Wilson, once again in his role of moderator, then posed another question to the panelists. He mentioned the study which had shown such an alarming prevalence of HIV among young gay men. This same study also reported that although young black men were taking the same or fewer risks than white or Latino gay men, the rate of infection was greater among blacks. He asked the panelists how this could happen.
Franklin wondered if it was the social stigma around sexuality and homosexuality among gay black men. I believe his point was that perhaps they weren't being entirely truthful to the researchers about their actual sex practices. While this may be true, it is also true that the larger the pool of infected people, the easier it is to become infected. When the number of infected individuals is as high as 33%, as it was among African Americans in this study, the risk of becoming infected is astronomically higher than for a group of men whose infection rate is 12%, as in the Caucasian population, or lower. I'm not aware of how much the researchers looked for the frequency with which these men slept with men of another race/ethnicity, but my own experiences in prevention and the research I've seen, indicates that most people sleep predominantly with people of their own race/ethnicity. This would mean that Caucasian men (with a pool of only 12% infection) would have a much lower risk for becoming infected than African American men (with a pool of 33% infection) even if their actual behavior was exactly the same.
When Wilson again turned the question back to "what can be done?" the answers, unfortunately, were essentially the same things we've been hearing for years.
Implement projects that will give young gay/bi black men a feeling of value, purpose and hope.
Increase prevention funding for those groups most at risk, and allow for messages to be as explicit as they need to be.
Increase the participation and involvement of the target communities in the planning process.
It is not that these strategies are not still critically needed.
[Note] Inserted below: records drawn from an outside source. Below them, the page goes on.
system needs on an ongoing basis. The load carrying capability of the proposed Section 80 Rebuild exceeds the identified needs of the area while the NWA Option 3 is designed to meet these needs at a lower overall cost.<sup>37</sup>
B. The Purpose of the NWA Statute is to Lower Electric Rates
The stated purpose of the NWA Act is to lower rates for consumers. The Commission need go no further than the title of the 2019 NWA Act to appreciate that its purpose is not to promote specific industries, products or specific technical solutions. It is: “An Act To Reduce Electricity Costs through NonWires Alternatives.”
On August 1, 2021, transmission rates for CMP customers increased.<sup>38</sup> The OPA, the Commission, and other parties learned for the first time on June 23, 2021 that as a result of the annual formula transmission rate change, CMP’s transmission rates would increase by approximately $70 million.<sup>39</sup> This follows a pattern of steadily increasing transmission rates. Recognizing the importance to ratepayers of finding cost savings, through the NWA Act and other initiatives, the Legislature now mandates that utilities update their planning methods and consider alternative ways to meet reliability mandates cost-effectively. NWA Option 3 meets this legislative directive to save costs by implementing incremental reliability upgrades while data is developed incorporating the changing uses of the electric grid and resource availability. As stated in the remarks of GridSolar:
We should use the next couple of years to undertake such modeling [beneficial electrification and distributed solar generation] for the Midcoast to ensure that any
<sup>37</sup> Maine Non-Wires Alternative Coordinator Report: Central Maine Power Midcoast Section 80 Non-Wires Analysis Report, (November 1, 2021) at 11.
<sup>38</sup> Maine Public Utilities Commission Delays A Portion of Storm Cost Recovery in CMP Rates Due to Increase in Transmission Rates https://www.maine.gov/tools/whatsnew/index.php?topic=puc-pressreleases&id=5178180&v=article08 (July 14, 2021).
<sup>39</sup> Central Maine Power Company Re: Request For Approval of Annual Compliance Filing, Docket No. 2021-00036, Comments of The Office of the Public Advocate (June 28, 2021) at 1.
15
It is rather that government and private charities have been so slow or stingy with funding to accomplish such things. It is also the molasses like pace of the leadership in the African American community to respond to and acknowledge the problem. As much as we applaud the congressional black caucus' efforts to raise additional funding targeted to African Americans, it is regrettable that it took so long for this to happen. It is even more regrettable that it took such an extraordinary effort by a group of black legislators to force the government to take action on a problem they already knew was way out of control.
* Note: Unlike Infrastructure Development, which refers to issues such as management, accounting, and reporting structures, Capacity Building refers to other issues specific to the successful completion of a given project. Some of these issues can be: Is your organization able to provide services within a location that is accessible to the target populations? Does your organization provide sufficient staff and volunteers to the project, who are comfortable with and knowledgeable of the circumstances and cultures of the target population? Does your organization provide the tools (i.e., computers, phones, resource materials) that will allow your staff to successfully serve your target population?